Would be awesome if people could test this before we are getting a valid SSL cert and force redirect to https.

Reported sofar;
- Descriptions missing the correct font.
« Last Edit: May 19, 2015, 12:49:32 am by FoRCe »

Offline ChalamiuS

  • Member
  • Posts: 31
  • Hauu~ Omochikaeri~ *takes Wintereise home*
    • chalamius.se
Re: Report HTTPS errors here (SSL)
« Reply #1 on: May 18, 2015, 08:05:10 pm »
Flattr script appears to be loaded over http (changing src from http:// to // will solve that one).

Some of the mixed content warnings (images being loaded over http) can be fixed since it's hosted by bakabt.


HTTP links in descriptions to BakaSHOTS should be changed to HTTPS instead.

User profiles redirect to http if there's a case missmatch (ChalamiuS -> chalamius, https://bakabt.me/user/642669/ChalamiuS -> http://bakabt.me/user/642669/chalamius)
« Last Edit: May 19, 2015, 02:56:04 am by ChalamiuS »

[Homepage | Blog | Ava & Sig kindly provided by Enzedder]

Offline My1

  • Member
  • Posts: 34
  • sorry I am still unexperienced...
Re: Report HTTPS errors here (SSL)
« Reply #2 on: May 18, 2015, 08:18:30 pm »
I sencond the fact that the flattr buttons are being get by http, also I see that the images are being loaded unencrypted as well, firefox doesnt care much yet but I dunno about the other browsers...

Offline Deafboy91

  • Member
  • Posts: 83
  • I can't hear you!
Re: Report HTTPS errors here (SSL)
« Reply #3 on: May 18, 2015, 10:19:26 pm »
I using Chrome and it's said my connection is not private. NET::ERR_CERT_AUTHORITY_INVALID

Offline My1

  • Member
  • Posts: 34
  • sorry I am still unexperienced...
Re: Report HTTPS errors here (SSL)
« Reply #4 on: May 18, 2015, 10:54:27 pm »
yeah (s)he said before getting a valid cert for much money (and it does expire after some time)
(s)he wants to check everything else, so continue regardless of that error and have fun trying aroud...

Offline Pzc

  • Member
  • Posts: 830
Re: Report HTTPS errors here (SSL)
« Reply #5 on: May 19, 2015, 01:15:02 am »
I'm totally and utterly ignorant about thingies like this
so I might (and probably are) way off but I remembered
an old link from EFF regarding https, certificates and
related stuff:
Article on EFF's website and direct link to Let's Encrypt.

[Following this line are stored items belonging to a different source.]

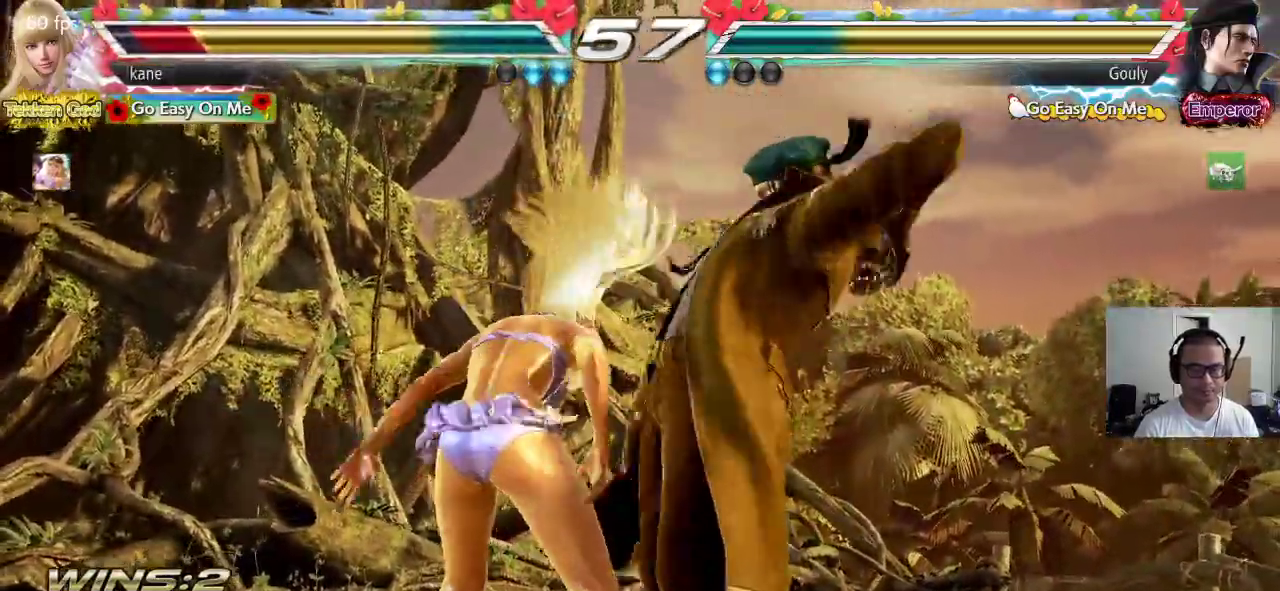
{"dt_ms": 500, "buttons": [], "left_stick": "center", "events": []}
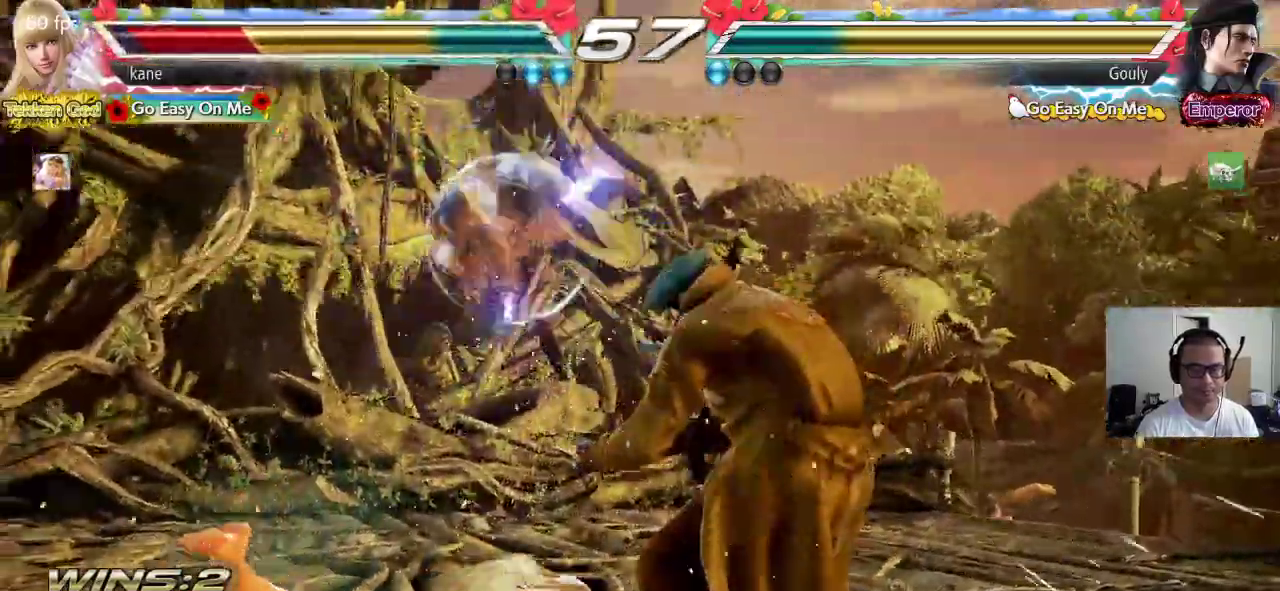
{"dt_ms": 1000, "buttons": [], "left_stick": "center", "events": [[883, "left_stick", "up"], [983, "left_stick", "center"]]}
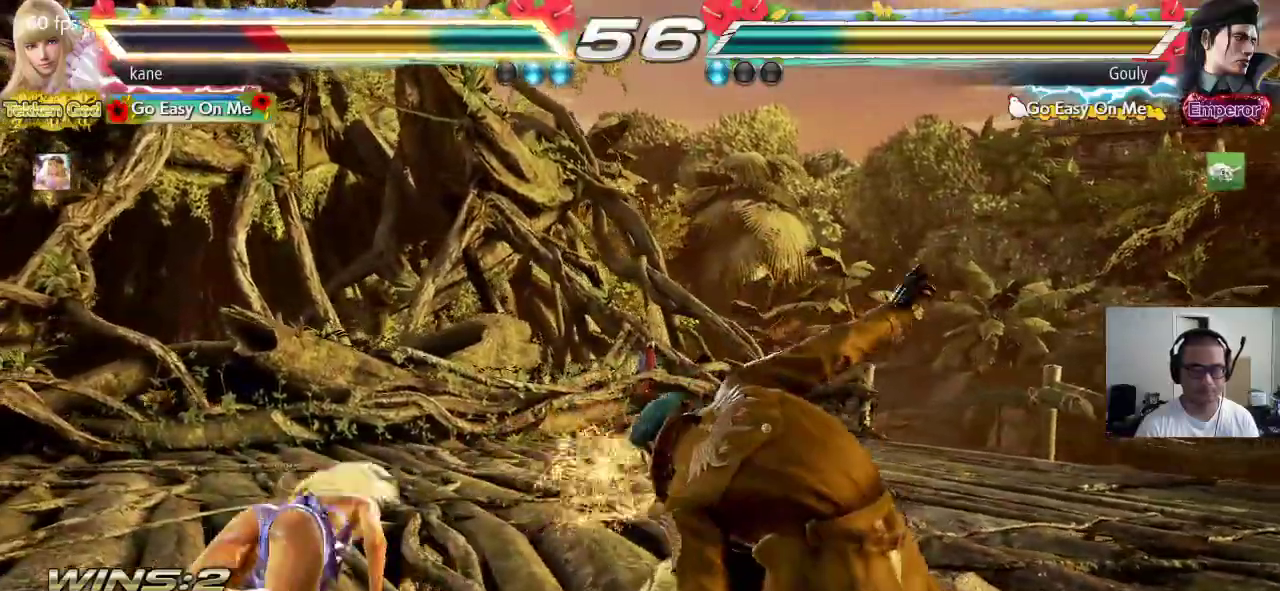
{"dt_ms": 500, "buttons": [], "left_stick": "left", "events": [[167, "left_stick", "left"]]}
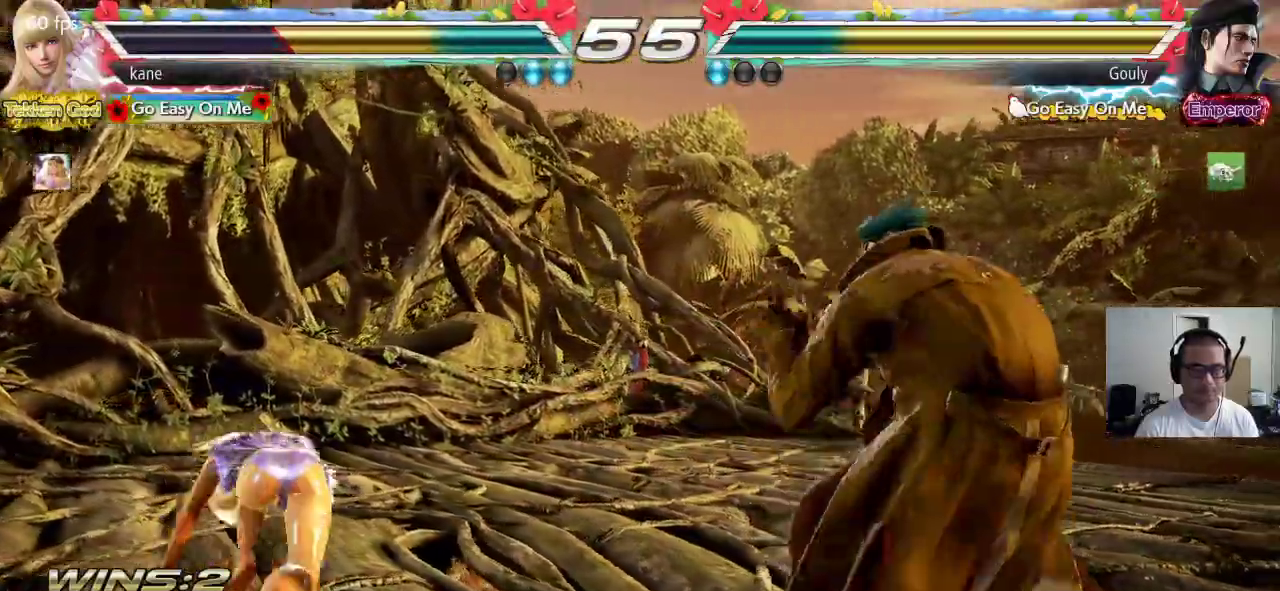
{"dt_ms": 500, "buttons": [], "left_stick": "center", "events": [[350, "left_stick", "center"], [400, "left_stick", "left"], [467, "left_stick", "center"]]}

I don't know if it is at all relevant or not but I thought
I'd drop it in as a possible alternative to the usual cert
authority since it's supposedly free when it launches
now in mid 2015.
A casual stroll through a lunatic asylum shows that faith does not prove anything. -- Friedrich Nietzsche

Offline Tornado15550

  • Member
  • Posts: 171
Re: Report HTTPS errors here (SSL)
« Reply #6 on: May 19, 2015, 05:44:42 am »
Both the tracker and the forums aren't letting me switch my avatar from TinyPic (which doesn't support SSL) to Imgur (which does support SSL). When I input an https imgur URL into the avatar field, the avatar isn't activated. I would assume switching the avatars to HTTPS would help reduce the site errors.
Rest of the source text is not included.